First-line treatment
Both ELN and NCCN recommend any one available and approved TKI, imatinib 400 mg once daily, or nilotinib 300 mg twice daily, or dasatinib 100 mg once daily. Although it is acknowledged that nilotinib and dasatinib are more potent and induce faster and deeper remissions, there is yet no solid evidence of a better outcome, if a second-generation TKI is used first-line. However, high-risk patients (warning) are eligible for trials of second-generation TKIs, and it is believed that patients in AP or BP may benefit more of a second-generation TKI.
Second-line treatment
A change of therapy is mandatory in case of failure (resistance) as well as in case of side or toxic effects that would prevent optimal dosing, or affect life quality, or threaten patient life.

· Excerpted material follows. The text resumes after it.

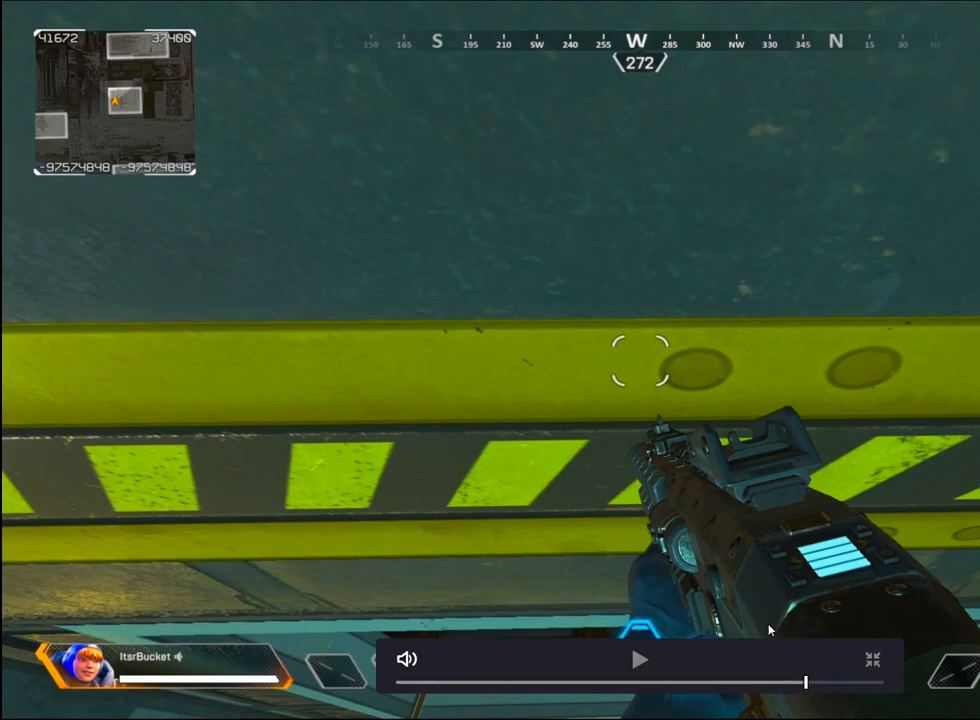
{"keys": ["f"], "mouse": [], "events": []}
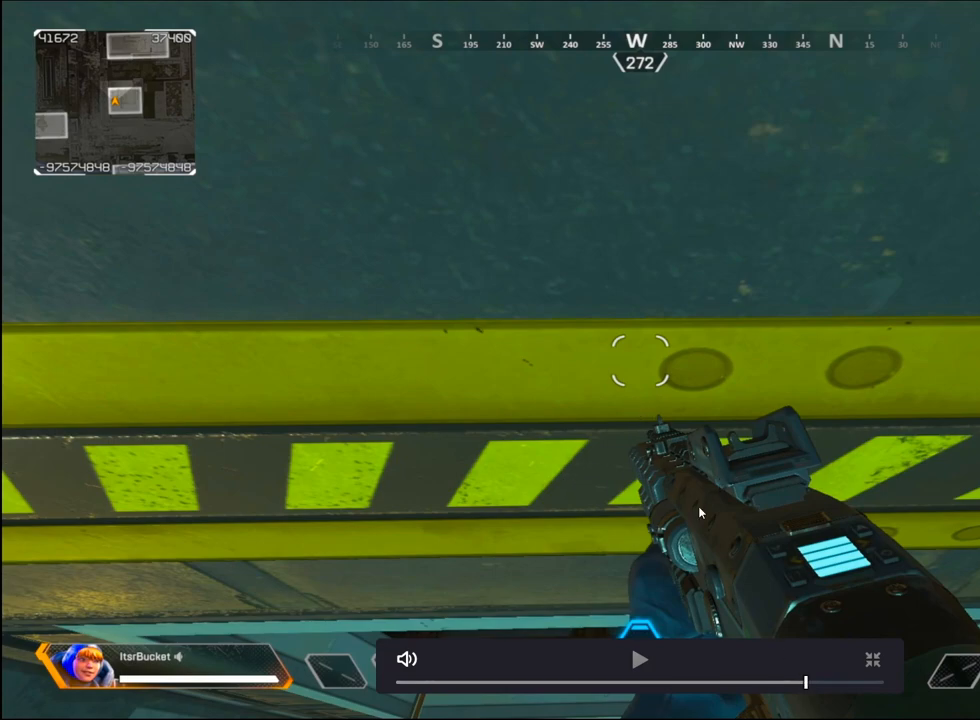
{"keys": ["f"], "mouse": [], "events": []}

If the change is required for side effects, any other available TKI can be used, including imatinib second-line after a second-generation TKI first-line.
If the change is required for failure (resistance), there is no longer space for imatinib, and the logic sequence is as follows: [1] from imatinib to any other available and approved TKI (dasatinib, nilotinib, bosutinib, ponatinib), [2] from nilotinib to other TKIs (dasatinib, bosutinib, ponatinib), and [3] from dasatinib to other TKIs (nilotinib, bosutinib, ponatinib).
Regrettably, there are no studies comparing different TKIs in second-line. Therefore, the choice of the second-line TKI is guided by some patient characteristics, mainly age and comorbidities, by the type of side effects with the first TKI, and by the presence of BCR-ABL1 kinase domain point mutations, and also by drug availability and cost, and by doctor experience. Some mutations are poorly sensitive to dasatinib, some are poorly sensitive to nilotinib, and some are poorly sensitive to bosutinib, and even to ponatinib (reviewed in ref. [6] and [7]) (Table 5). The T315I mutation is sensitive only to ponatinib.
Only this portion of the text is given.